It might be unintentional but often some nuances and clauses that aren’t discussed are taken for granted (pun not intended). Remember to check these in your grant letter:
- Is the exercise price nominal or linked to the Fair Market Value (FMV)?
The exercise price of options can be anything that is chosen by the company while giving out the ESOP grant letter. Some startups choose the exercise price as a nominal amount (say INR 10) while some startups choose the exercise price based upon the last round valuation of the company. The more the difference between FMV and exercise price, the more wealth you generate at the time of ESOP sale.
- What’s the vesting schedule? Is it uniform or back-loaded or performance-based?
Participating in an Employee Stock Option Plan gives you the ‘option’ to purchase stocks of the company at the time of exercise. ESOP vesting is the process through which you get the right to purchase these stocks on a systematic basis or a pre-set calendar; think of the vesting schedule as a timetable according to which you get the right to ESOPs. The most common vesting schedule is uniform annual vesting over 4 years, i.e. after the first year of compulsory ‘cliff’ – you receive 25% of the total ESOPs promised to you every year for 4 years.

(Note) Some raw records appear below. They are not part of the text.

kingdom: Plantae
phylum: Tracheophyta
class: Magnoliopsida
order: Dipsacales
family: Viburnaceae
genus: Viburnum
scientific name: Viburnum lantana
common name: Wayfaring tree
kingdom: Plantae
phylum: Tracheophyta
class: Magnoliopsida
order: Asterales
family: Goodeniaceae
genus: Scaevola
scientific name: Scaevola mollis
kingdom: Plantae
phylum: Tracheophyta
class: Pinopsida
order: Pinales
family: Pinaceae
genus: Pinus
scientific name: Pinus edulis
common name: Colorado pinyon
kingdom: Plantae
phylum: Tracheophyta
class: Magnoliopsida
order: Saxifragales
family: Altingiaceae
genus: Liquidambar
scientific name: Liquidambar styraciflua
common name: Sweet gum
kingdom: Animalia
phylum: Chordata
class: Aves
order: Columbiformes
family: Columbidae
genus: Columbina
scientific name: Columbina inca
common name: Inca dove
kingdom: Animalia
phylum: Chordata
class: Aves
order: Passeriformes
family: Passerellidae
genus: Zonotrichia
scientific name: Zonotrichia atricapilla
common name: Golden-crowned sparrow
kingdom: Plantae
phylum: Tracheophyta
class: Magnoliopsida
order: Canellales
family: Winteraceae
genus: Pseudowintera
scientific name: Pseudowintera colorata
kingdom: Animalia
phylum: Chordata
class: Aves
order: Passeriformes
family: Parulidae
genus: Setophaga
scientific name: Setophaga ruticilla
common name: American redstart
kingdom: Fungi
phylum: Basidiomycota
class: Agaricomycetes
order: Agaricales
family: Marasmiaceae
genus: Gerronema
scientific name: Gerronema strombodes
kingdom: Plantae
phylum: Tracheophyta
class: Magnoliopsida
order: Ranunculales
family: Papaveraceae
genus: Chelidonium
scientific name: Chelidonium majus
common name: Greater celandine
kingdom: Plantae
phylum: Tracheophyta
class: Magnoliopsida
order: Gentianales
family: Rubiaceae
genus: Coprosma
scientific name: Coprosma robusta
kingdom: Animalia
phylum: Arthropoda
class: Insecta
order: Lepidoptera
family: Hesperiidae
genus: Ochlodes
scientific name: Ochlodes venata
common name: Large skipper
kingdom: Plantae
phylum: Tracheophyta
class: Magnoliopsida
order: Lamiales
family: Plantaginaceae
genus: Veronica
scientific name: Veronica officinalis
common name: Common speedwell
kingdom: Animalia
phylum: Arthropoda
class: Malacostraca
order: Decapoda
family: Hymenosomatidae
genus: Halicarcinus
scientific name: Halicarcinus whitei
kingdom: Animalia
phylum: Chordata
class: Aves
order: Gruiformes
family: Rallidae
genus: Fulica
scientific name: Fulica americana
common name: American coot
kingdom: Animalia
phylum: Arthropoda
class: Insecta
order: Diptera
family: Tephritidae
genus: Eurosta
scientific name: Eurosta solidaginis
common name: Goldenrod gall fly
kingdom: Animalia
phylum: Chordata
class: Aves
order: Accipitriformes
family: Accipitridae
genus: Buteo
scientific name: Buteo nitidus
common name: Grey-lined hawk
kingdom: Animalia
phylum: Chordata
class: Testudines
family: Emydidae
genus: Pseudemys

Some startups offer performance-based vesting which is dependent on you meeting some targets and goals linked to your job function and some other startups opt for front-loaded or back-loaded vesting where you may get a variable amount over years. For instance, 10%, 20%, 30%, 40% over 4 years in back-loaded vesting.
- What happens to your ESOPs when you leave the organization?
When you quit or your employment term is terminated, your unvested ESOPs return back to the ESOP pool but what you need to take note of is the treatment of your vested options. Here you need to look at how much time you will have to exercise options upon quitting. Imagine if you have just a few weeks to exercise, this will mean you have to cough up a few lakhs or even crores of rupees to gain ownership of your shares. Most well-respected startups have a longer period of months or even years to allow employees to exercise their vested options.
- What are the transfer restrictions when you exercise your options?
There might be a provision in the ESOP scheme to allow the company or founder to forcibly buy back (call option) such shares at the current market price. For example, a ‘Right of First Refusal’ or ROFR clause allows the company to first see any sale or transfer offer that you have obtained, and only if the company provides the ROFR waiver, can you go ahead with the sale or transfer of shares.
- How does the company facilitate ESOP liquidity for employees?
Check the ESOP policy and grant letter for the ways in which ESOP liquidity has been or will be facilitated for employees in the startup. Does the management even talk about this? Remember, you will make money on your ESOPs only if a liquidity event is provided to you by way of a secondary transaction, buyback, or eventual IPO.
Be familiar with the basics of ESOPs before signing your grant letter. Know the ESOP policy inside out and sign it only after you have comfort on the above points.